## Instructions for the task
Restate each entry shown beneath this instruction, keeping its wording intact.

## The input
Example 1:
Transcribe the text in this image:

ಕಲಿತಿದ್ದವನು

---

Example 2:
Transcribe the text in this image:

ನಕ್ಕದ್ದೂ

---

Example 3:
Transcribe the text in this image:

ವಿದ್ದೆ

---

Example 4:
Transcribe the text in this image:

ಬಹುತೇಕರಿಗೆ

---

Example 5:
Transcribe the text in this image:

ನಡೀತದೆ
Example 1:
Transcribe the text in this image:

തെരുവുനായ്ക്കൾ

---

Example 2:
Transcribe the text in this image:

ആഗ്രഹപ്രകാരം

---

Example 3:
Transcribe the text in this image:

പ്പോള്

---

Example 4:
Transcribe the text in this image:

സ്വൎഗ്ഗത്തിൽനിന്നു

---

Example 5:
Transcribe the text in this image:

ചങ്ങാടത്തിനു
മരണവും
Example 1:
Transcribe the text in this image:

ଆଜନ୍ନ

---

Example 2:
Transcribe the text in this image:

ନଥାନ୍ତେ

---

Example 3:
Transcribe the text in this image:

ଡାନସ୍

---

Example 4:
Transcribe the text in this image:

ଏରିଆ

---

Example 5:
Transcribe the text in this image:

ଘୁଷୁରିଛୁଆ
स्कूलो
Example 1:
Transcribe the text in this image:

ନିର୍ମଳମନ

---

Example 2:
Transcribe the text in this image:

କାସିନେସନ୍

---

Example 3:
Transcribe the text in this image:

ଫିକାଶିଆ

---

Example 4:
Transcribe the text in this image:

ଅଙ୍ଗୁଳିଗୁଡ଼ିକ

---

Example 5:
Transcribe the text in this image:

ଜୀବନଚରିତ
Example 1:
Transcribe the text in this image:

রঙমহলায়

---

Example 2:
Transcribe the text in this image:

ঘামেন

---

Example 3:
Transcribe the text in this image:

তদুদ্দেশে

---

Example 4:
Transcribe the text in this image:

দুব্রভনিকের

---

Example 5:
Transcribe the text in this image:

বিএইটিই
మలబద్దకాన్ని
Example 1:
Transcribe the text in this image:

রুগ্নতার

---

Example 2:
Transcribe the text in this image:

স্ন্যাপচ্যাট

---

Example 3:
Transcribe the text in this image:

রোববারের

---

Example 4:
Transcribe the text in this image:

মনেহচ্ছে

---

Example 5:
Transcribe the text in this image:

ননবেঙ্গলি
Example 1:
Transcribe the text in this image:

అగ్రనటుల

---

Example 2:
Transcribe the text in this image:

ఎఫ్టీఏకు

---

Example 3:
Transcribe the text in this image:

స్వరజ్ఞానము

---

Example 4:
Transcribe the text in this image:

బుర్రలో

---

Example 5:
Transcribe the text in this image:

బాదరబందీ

## Reply to the exercise
Example 1:
Transcribe the text in this image:

ಕಲಿತಿದ್ದವನು

---

Example 2:
Transcribe the text in this image:

ನಕ್ಕದ್ದೂ

---

Example 3:
Transcribe the text in this image:

ವಿದ್ದೆ

---

Example 4:
Transcribe the text in this image:

ಬಹುತೇಕರಿಗೆ

---

Example 5:
Transcribe the text in this image:

ನಡೀತದೆ
Example 1:
Transcribe the text in this image:

തെരുവുനായ്ക്കൾ

---

Example 2:
Transcribe the text in this image:

ആഗ്രഹപ്രകാരം

---

Example 3:
Transcribe the text in this image:

പ്പോള്

---

Example 4:
Transcribe the text in this image:

സ്വൎഗ്ഗത്തിൽനിന്നു

---

Example 5:
Transcribe the text in this image:

ചങ്ങാടത്തിനു
മരണവും
Example 1:
Transcribe the text in this image:

ଆଜନ୍ନ

---

Example 2:
Transcribe the text in this image:

ନଥାନ୍ତେ

---

Example 3:
Transcribe the text in this image:

ଡାନସ୍

---

Example 4:
Transcribe the text in this image:

ଏରିଆ

---

Example 5:
Transcribe the text in this image:

ଘୁଷୁରିଛୁଆ
स्कूलो
Example 1:
Transcribe the text in this image:

ନିର୍ମଳମନ

---

Example 2:
Transcribe the text in this image:

କାସିନେସନ୍

---

Example 3:
Transcribe the text in this image:

ଫିକାଶିଆ

---

Example 4:
Transcribe the text in this image:

ଅଙ୍ଗୁଳିଗୁଡ଼ିକ

---

Example 5:
Transcribe the text in this image:

ଜୀବନଚରିତ
Example 1:
Transcribe the text in this image:

রঙমহলায়

---

Example 2:
Transcribe the text in this image:

ঘামেন

---

Example 3:
Transcribe the text in this image:

তদুদ্দেশে

---

Example 4:
Transcribe the text in this image:

দুব্রভনিকের

---

Example 5:
Transcribe the text in this image:

বিএইটিই
మలబద్దకాన్ని
Example 1:
Transcribe the text in this image:

রুগ্নতার

---

Example 2:
Transcribe the text in this image:

স্ন্যাপচ্যাট

---

Example 3:
Transcribe the text in this image:

রোববারের

---

Example 4:
Transcribe the text in this image:

মনেহচ্ছে

---

Example 5:
Transcribe the text in this image:

ননবেঙ্গলি
Example 1:
Transcribe the text in this image:

అగ్రనటుల

---

Example 2:
Transcribe the text in this image:

ఎఫ్టీఏకు

---

Example 3:
Transcribe the text in this image:

స్వరజ్ఞానము

---

Example 4:
Transcribe the text in this image:

బుర్రలో

---

Example 5:
Transcribe the text in this image:

బాదరబందీ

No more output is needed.